The extrusion of such honeycomb ceramic substrates may be accomplished through the utilization of monolithic billet dies such as shown in FIGS. 1-6 of U.S. Pat. No. 3,905,743, wherein the die is formed in a unitary die block by utilizing conventional machining and cutting techniques, electric discharge machining, or chemical machining. Generally, unitary die blocks are formed of a malleable material which not only facilitates ease of machining the same, but also provides a degree of elasticity to accommodate stresses and bending moments generated centrally of the discharge face during the application of high extrusion pressures. However, a major disadvantage encountered with such dies resides in their limited useful lives due to their poor wear characteristics. That is, the abrasive nature of the ceramic batch material, which is extruded through such dies, has a tendency to materially abrade and wear away wall portions of the discharge slots to such an extent that the resulting substrate becomes out of tolerance and the die must be discarded.

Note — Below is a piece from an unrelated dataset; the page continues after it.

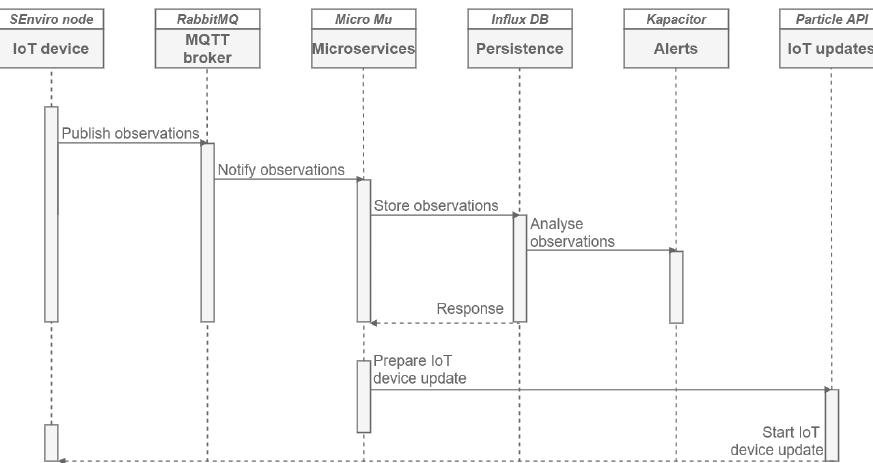
Figure 6. A sequence diagram from the IoT node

As pointed out in FIGS. 7, 8 and 9 of U.S. Pat. No. 3,905,743, and as set forth in U.S. Pat. No. 3,923,444, extrusion dies for honeycomb ceramic substrates may be formed from a plurality of elongated extrusion plates which are clamped together in a stacked condition to form a laminated extrusion die. A major advantage which can be achieved in utilizing such laminated extrusion dies resides in the fact that each plate may be formed of an extremely hard wear-resistant material, and yet be relatively easily machined due to the thinness of each plate as compared to the vast expanse of a billet die. Even though excellent wear characteristics are obtained with the use of laminated extrusion dies having die blades formed from such wear-resistant refractory hard metals as tungsten carbide, such dies, being of extremely brittle material, have a tendency to break under the tensile stresses created in the outlet face when under extrusion pressures.

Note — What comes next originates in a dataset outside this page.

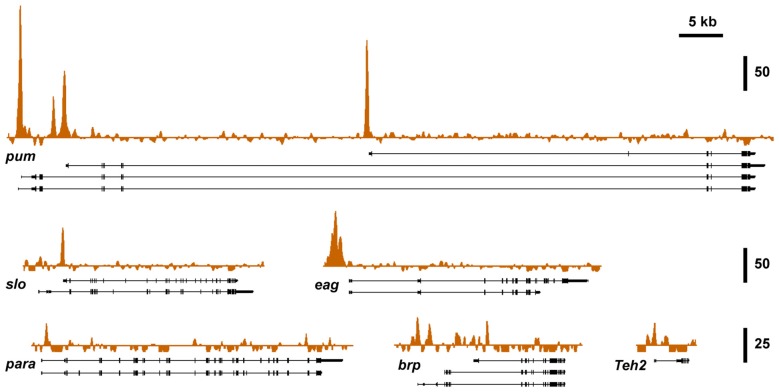
Nejire/CBP binding at different tolerance genes. A survey of basal CBP binding across the six alcohol tolerance genes was acquired from the modENCODE database (Celniker et al., 2009). Peak plots depict ChIP-seq signal obtained from immunoprecipitated chromatin from adult female flies using a CBP antibody superimposed on representative Refseq transcript isoforms for six known tolerance genes. All of these genes have been previously shown to be induced by both benzyl alcohol and ethanol (Ghezzi et al., 2013). Strong Nejire/CBP binding is localized near the transcription start sites or within the first exon of these genes. Vertical scale bars denote fold enrichment over input.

The present invention overcomes the breakage problems encountered with laminated dies formed of hard, brittle, wear-resistant refractory materials, such as tungsten carbide, by applying a compressive force to the ends of the refractory hard metal blades, which force is directed parallel to the neutral axis thereof so as to virtually eliminate all tensile stress in the blades. Although the use of compression for supporting various objects has been known, as shown in U.S. Pat. No. 3,591,411, a particular mode of application is set forth herein which provides improved structural die performance.